UK retailer Tesco has released what it is calling a “climate change manifesto” to tackle cutting both energy consumption and food waste while fostering healthy food habits for its customers.
The supermarket’s CEO, Ken Murphy, outlined the new strategic plan last week that will further focus on cutting emissions, transitions to electric vehicles and boosting sustainability in food production as it tries to meet its climate goals by 2035.
“In this critical decade for tackling climate change, it’s vital we challenge ourselves to be more ambitious in our aims and accelerate progress against them,” Murphy said. “At Tesco, we’re playing our part by creating a better basket for our customers and the planet. No one business can tackle these challenges alone. We must take collective action as a food industry to drive the transformational changes necessary to meet the UK’s climate commitments.”
Thanks to its efforts and a partnership with the World Wildlife Fund that started three years ago, Tesco already has reduced absolute emissions by 50% over the past five years, bettering their target by 15%.
“This new manifesto from Tesco, outlining the actions it is taking to address these systemic issues, is a positive step towards the UK’s transition to a net-zero future,” said Tanya Steele, CEO of the WWF. “Our global food and farming systems are a major cause of nature’s decline. Retailers and their supply chains have a critical role to play in tackling the climate crisis by reducing emissions and ensuring the food on our plates doesn’t drive nature loss at home and overseas.

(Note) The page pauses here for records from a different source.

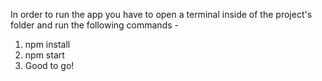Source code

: In order to run the app you have to open a terminal inside of the project's folder and run the following commands -
1. npm install
2. npm start
3. Good to go!
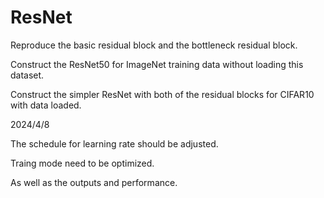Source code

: # ResNet

Reproduce the basic residual block and the bottleneck residual block.

Construct the ResNet50 for ImageNet training data without loading this dataset.

Construct the simpler ResNet with both of the residual blocks for CIFAR10 with data loaded.

2024/4/8

The schedule for learning rate should be adjusted.

Traing mode need to be optimized.

As well as the outputs and performance.
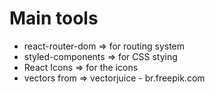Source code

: # Main tools

-   react-router-dom => for routing system
-   styled-components => for CSS stying
-   React Icons => for the icons
-   vectors from => vectorjuice - br.freepik.com
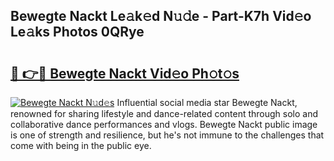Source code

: ## Bewegte Nackt Le𝚊k𝚎d N𝚞𝚍e - Part-K7h Vid𝚎o Le𝚊ks Photos 0QRye

# <h2><a href="http://fb46wl.evod.top/?m=Bewegte+Nackt">🔗 👉🔴 Bewegte Nackt Vid𝚎o Ph𝚘t𝚘s</a></h2>

[![Bewegte Nackt N𝚞d𝚎s](https://i.imgur.com/8V9OHl7.gif)](http://fb46wl.evod.top/?m=Bewegte+Nackt)
Influential social media star Bewegte Nackt, renowned for sharing lifestyle and dance-related content through solo and collaborative dance performances and vlogs. Bewegte Nackt public image is one of strength and resilience, but he's not immune to the challenges that come with being in the public eye. 
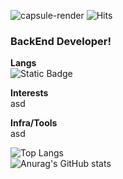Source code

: ![capsule-render](https://capsule-render.vercel.app/api?type=waving&height=300&color=gradient&text=Hi,%20Jaeyoung%20Git&descAlignY=40)
![Hits](https://hits.seeyoufarm.com/api/count/incr/badge.svg?url=https%3A%2F%2Fgithub.com%2Fkimjaeyou%2Fhit-counter&count_bg=%2379C83D&title_bg=%238985E5&icon=&icon_color=%23E7E7E7&title=%EB%B0%A9%EB%AC%B8%EC%9E%90%EC%88%98&edge_flat=false)
### BackEnd Developer!

**Langs**  
![Static Badge](https://img.shields.io/badge/React-%2361DAFB) 

**Interests**  
asd  

**Infra/Tools**  
asd  

![Top Langs](https://github-readme-stats.vercel.app/api/top-langs/?username=kimjaeyou&layout=compact)  
![Anurag's GitHub stats](https://github-readme-stats.vercel.app/api?username=kimjaeyou&show_icons=true&theme=tokyonight)
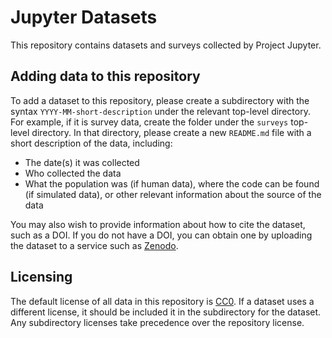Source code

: # Jupyter Datasets

This repository contains datasets and surveys collected by Project Jupyter.

## Adding data to this repository

To add a dataset to this repository, please create a subdirectory with the syntax `YYYY-MM-short-description` under
the relevant top-level directory. For example, if it is survey data, create the folder under the `surveys` top-level
directory. In that directory, please create a new `README.md` file with a short description of the data, including:

* The date(s) it was collected
* Who collected the data
* What the population was (if human data), where the code can be found (if simulated data), or other relevant information about the source of the data

You may also wish to provide information about how to cite the dataset, such as a DOI. If you do not have a DOI, you can obtain one by uploading the dataset to a service such as [Zenodo](http://zenodo.org/).

## Licensing

The default license of all data in this repository is [CC0](LICENSE). If a dataset uses a different license, it should be
included it in the subdirectory for the dataset. Any subdirectory licenses take precedence over the repository license.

If we are to safeguard our future, we must transform the way we produce and consume food.”
Ahead of the COP26 Climate Change Summit in Glasgow, Tesco said it plans to:
- “Switch to renewable energy across all its operations by 2030. It already uses 100% renewable electricity in the UK and Europe.
- Partner with renewable energy investors to launch new renewable power generation projects and creating new offsite UK solar and wind farms.
- Launch its first fleet of 30 electric home delivery vans, switching to a fully electric delivery fleet by 2028.
- Roll out 2,400 charging points for customers across 600 stores.”